* [Exercise passage]:
>>>>>
When he sees an opening and decides to go straight ahead, Gretzky skates in uneven, choppy strides.

His head is always up - the better to see the ice ahead, the goons who'd love to decapitate him, the teammates he might feed, the goalie he's about to burn.

Gretzky apparently has radar, avoiding hits, locating teammates with laser-beam passes, finding the 4-inch gap between a goaltender's pads.

He is to hockey what Joe Montana is to football and what Larry Bird was to basketball - a seemingly ordinary guy with seemingly ordinary physical attributes whose superstar status was established through intangibles that can be neither described nor defined.

Though many great players have followed, though a "next Wayne Gretzky" always seems to be entering the league, Gretzky remains singularly recognizable in a sport that ranks a poor fourth in U.S. popularity behind football, baseball and basketball.
<<<<<
* [Instructions to follow]: How would you proceed with the passage on Wayne Gretzky's style of play, picking up right after its final sentence? None of the records have any bearing on this.

* [Material shown]:
>>>>>
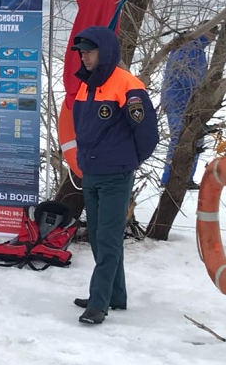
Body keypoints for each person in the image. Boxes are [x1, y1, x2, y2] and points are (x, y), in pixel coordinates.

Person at [69, 26, 158, 325]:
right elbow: (81, 126)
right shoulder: (87, 84)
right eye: (82, 52)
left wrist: (127, 161)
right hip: (91, 171)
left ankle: (98, 303)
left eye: (89, 51)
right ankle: (114, 295)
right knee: (97, 236)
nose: (84, 57)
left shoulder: (128, 85)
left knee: (107, 239)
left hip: (115, 174)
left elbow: (146, 134)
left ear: (104, 52)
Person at [160, 31, 214, 190]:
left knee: (195, 137)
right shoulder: (187, 47)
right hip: (178, 101)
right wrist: (202, 88)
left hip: (189, 101)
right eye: (213, 34)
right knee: (179, 138)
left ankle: (186, 177)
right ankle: (169, 178)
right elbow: (183, 75)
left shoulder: (198, 48)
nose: (214, 38)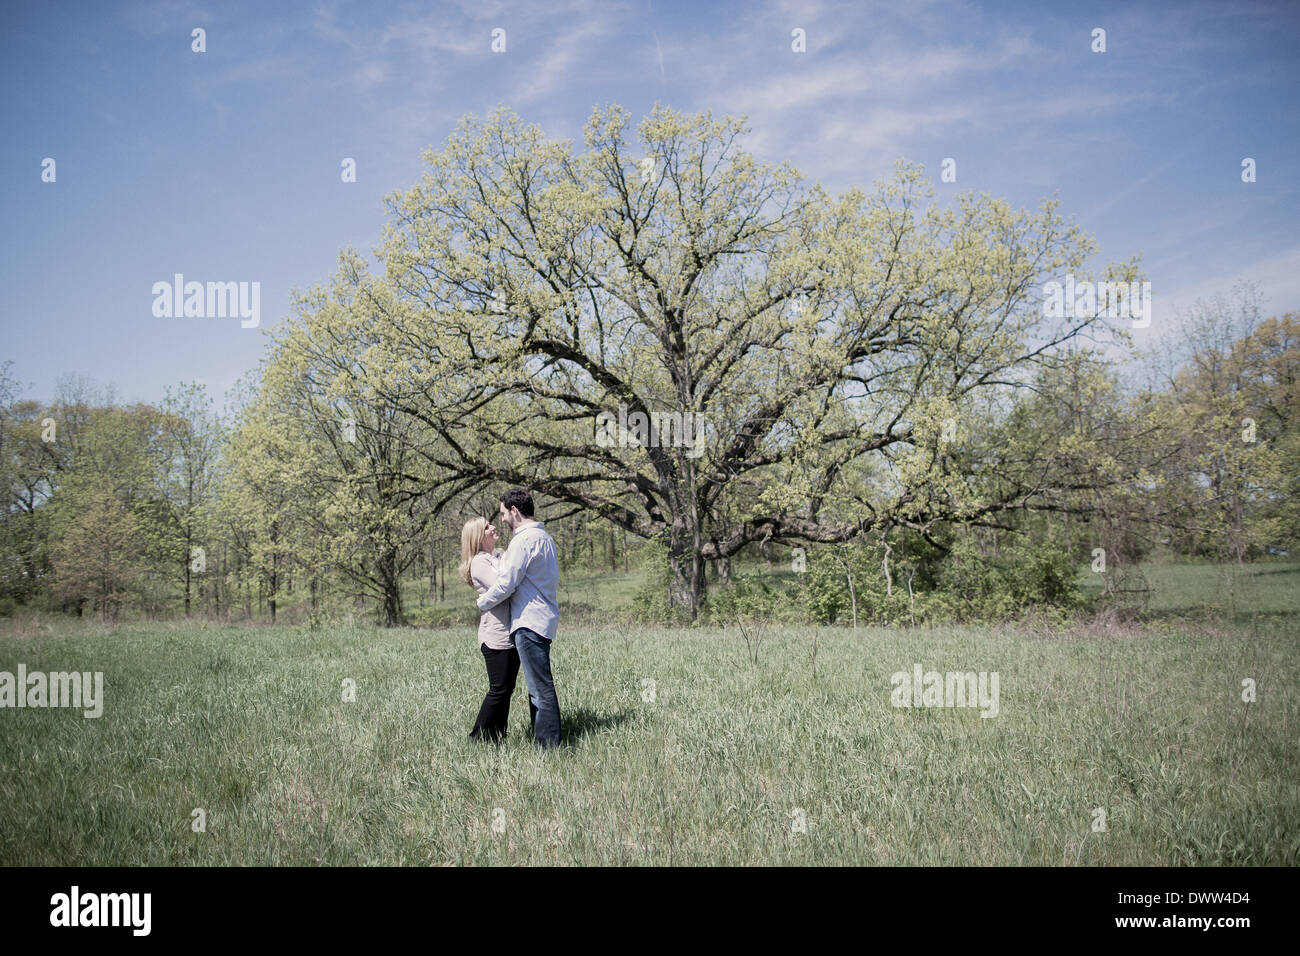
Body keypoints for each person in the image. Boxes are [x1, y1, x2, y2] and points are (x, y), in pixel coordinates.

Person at [475, 489, 561, 749]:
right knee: (539, 686)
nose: (501, 520)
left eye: (502, 513)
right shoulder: (545, 538)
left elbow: (506, 584)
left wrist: (482, 602)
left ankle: (548, 748)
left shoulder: (523, 541)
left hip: (529, 622)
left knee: (540, 689)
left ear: (514, 510)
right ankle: (544, 743)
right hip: (544, 620)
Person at [458, 515, 519, 743]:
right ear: (478, 536)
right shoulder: (479, 562)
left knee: (507, 689)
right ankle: (477, 737)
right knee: (498, 689)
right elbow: (504, 587)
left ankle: (497, 738)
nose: (493, 527)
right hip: (495, 635)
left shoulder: (499, 555)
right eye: (487, 527)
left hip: (509, 632)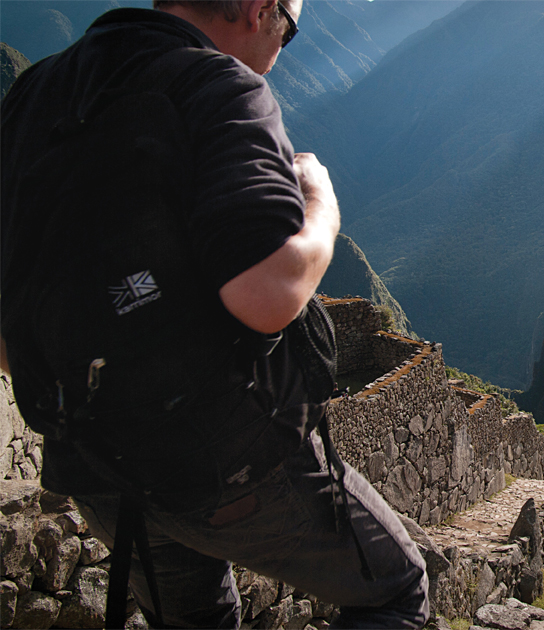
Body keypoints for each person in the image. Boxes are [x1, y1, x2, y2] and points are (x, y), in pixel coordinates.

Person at [0, 1, 429, 627]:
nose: (284, 47)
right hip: (230, 463)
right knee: (395, 590)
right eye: (290, 25)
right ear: (259, 11)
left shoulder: (34, 94)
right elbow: (267, 293)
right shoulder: (219, 84)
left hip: (95, 468)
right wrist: (322, 203)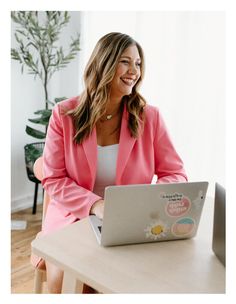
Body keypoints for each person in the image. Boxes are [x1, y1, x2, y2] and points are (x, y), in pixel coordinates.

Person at [33, 32, 188, 293]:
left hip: (130, 223)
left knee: (151, 279)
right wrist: (97, 205)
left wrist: (150, 198)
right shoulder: (65, 115)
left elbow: (175, 173)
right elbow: (53, 178)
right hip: (73, 219)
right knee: (70, 281)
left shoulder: (150, 117)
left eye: (138, 64)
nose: (134, 71)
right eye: (125, 62)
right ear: (104, 63)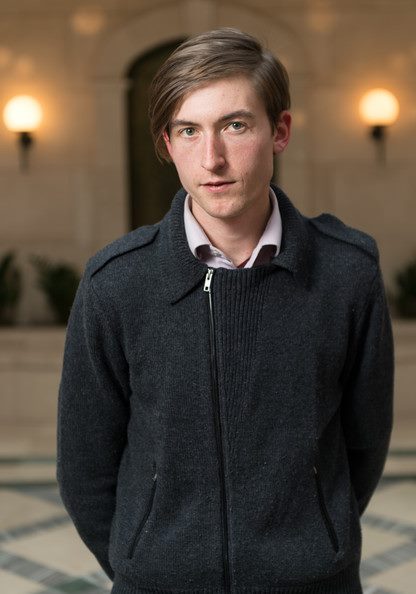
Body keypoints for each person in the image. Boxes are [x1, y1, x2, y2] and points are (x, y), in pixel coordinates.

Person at [57, 28, 394, 594]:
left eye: (235, 125)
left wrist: (313, 539)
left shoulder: (348, 273)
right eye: (189, 130)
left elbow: (365, 443)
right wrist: (146, 565)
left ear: (279, 130)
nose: (211, 158)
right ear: (167, 145)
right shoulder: (115, 284)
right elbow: (85, 466)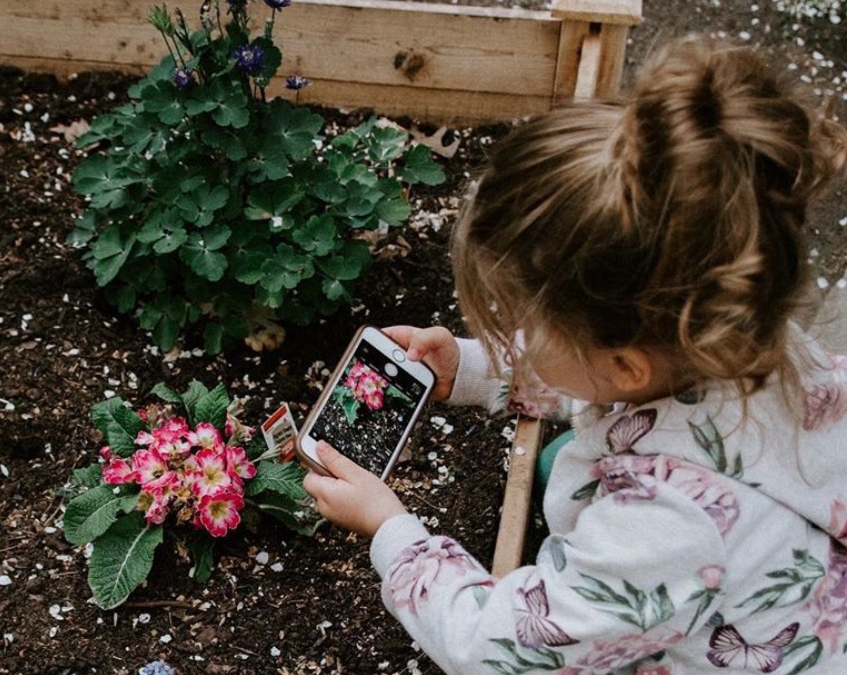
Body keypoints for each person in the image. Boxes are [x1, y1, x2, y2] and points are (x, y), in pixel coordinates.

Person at [303, 37, 847, 674]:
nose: (513, 333)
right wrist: (472, 370)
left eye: (525, 322)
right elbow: (606, 379)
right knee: (566, 459)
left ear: (624, 362)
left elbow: (492, 651)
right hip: (771, 582)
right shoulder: (737, 332)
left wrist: (391, 530)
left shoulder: (659, 529)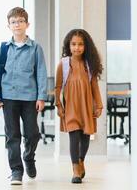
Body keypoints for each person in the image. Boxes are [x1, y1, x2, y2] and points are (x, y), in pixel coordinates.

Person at [0, 7, 48, 185]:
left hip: (30, 98)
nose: (17, 25)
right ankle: (16, 171)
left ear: (27, 24)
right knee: (12, 135)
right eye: (13, 22)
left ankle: (29, 158)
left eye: (20, 21)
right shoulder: (4, 48)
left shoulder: (35, 48)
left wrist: (41, 97)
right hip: (8, 97)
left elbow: (41, 73)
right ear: (9, 26)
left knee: (32, 134)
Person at [55, 29, 103, 184]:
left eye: (80, 44)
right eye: (74, 44)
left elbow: (94, 86)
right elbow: (57, 87)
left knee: (85, 137)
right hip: (70, 107)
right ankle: (75, 168)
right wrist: (58, 105)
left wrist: (99, 105)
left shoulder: (89, 64)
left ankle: (81, 160)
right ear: (68, 46)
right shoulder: (63, 64)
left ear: (86, 46)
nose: (77, 47)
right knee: (74, 137)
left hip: (86, 105)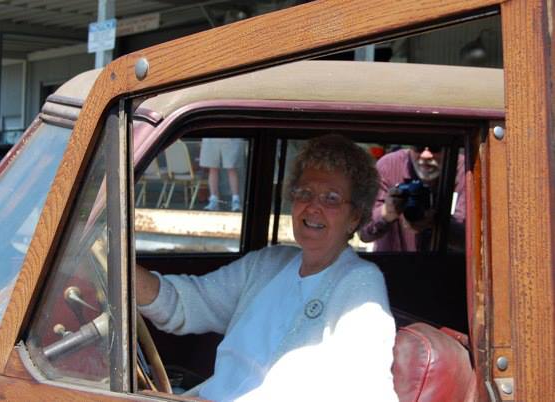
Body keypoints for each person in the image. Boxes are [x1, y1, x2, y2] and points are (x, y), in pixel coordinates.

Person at [136, 134, 398, 401]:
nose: (313, 207)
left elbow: (366, 388)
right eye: (304, 193)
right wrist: (123, 275)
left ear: (355, 216)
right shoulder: (268, 264)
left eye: (331, 198)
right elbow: (182, 305)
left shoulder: (360, 283)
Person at [359, 145, 465, 252]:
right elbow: (363, 233)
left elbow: (470, 239)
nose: (426, 155)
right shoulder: (388, 165)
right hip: (393, 260)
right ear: (411, 147)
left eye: (435, 148)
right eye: (419, 147)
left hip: (445, 261)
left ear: (447, 148)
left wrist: (436, 223)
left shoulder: (464, 170)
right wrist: (387, 212)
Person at [199, 138, 245, 211]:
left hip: (230, 138)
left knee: (231, 167)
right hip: (212, 138)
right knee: (212, 168)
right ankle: (214, 201)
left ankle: (236, 201)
<<<<<
* [Reply to the task]:
"Thrifty. The official car rental company of the NHL, and Wayne Gretzky."

"Buy an ice cold Coke and you could face off with Wayne Gretzky . . . and other NHL players."

In a league filled with young stars, Gretzky is the only household name.

And most other players don't mind because they know that what's good for The Great One is good for hockey.

"Putting up numbers like he has . . . he's done it for 15 years and he's still only 33 . . . it's phenomenal," said the Boston Bruins' Ray Bourque, another probable Hall of Famer. "He's been unbelievable for the league, on and off the ice. The guy's been an ambassador for the game."